### Job
The required output is the exact run of lines below that opens at the line with "vfov_deg: 77.3" and closes at the line with "exposure_s: 1/2".

Data for this exercise below:

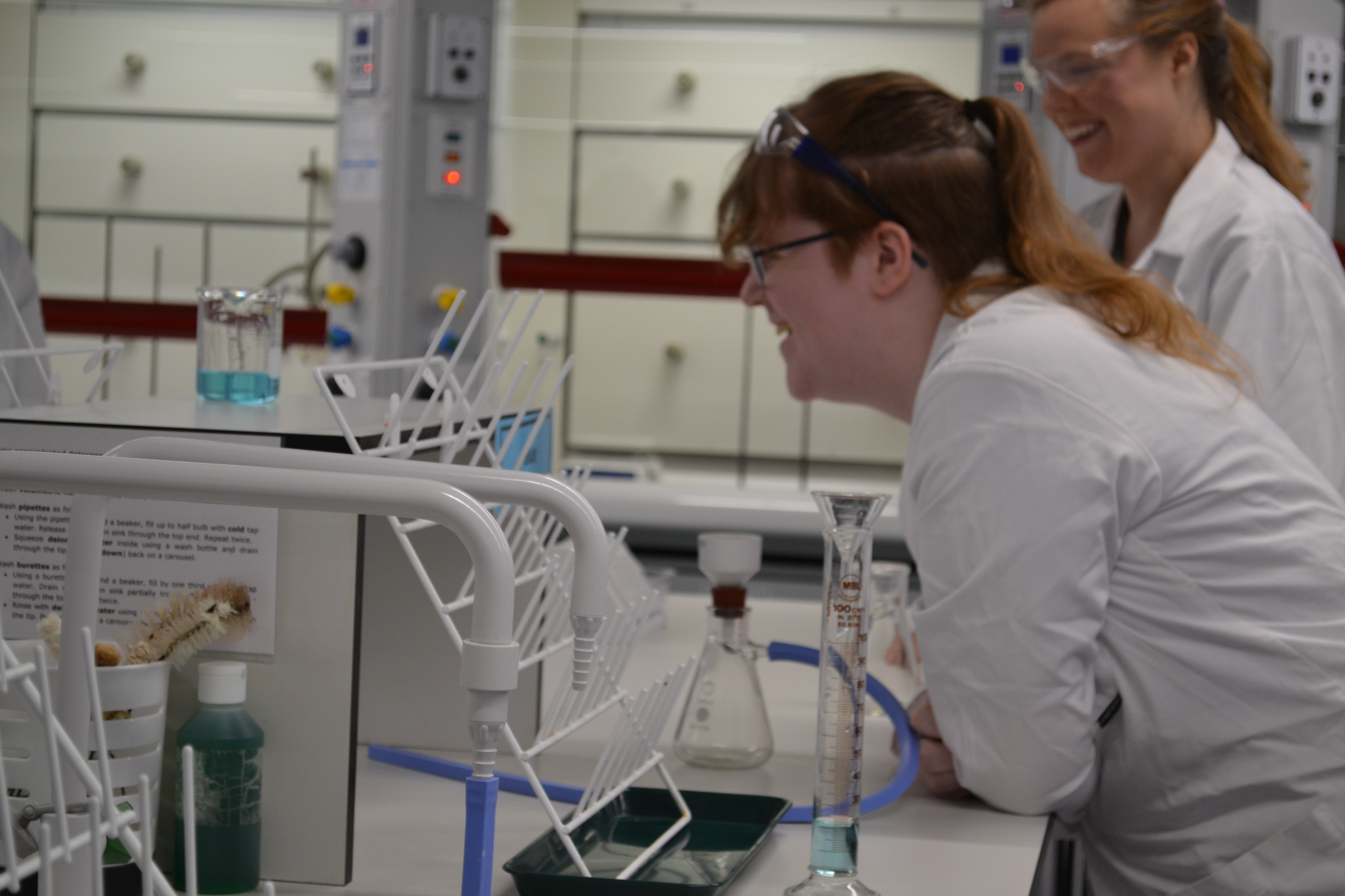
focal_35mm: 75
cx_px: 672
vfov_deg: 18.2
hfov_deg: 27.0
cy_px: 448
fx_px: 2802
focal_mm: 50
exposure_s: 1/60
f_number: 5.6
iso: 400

End of Data for this exercise.
Data for this exercise below:

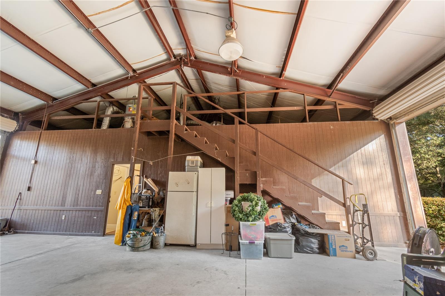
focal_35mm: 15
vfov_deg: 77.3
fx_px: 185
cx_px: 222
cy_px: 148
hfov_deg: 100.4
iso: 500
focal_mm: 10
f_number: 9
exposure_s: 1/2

End of Data for this exercise.

### Reply
vfov_deg: 77.3
fx_px: 185
cx_px: 222
cy_px: 148
hfov_deg: 100.4
iso: 500
focal_mm: 10
f_number: 9
exposure_s: 1/2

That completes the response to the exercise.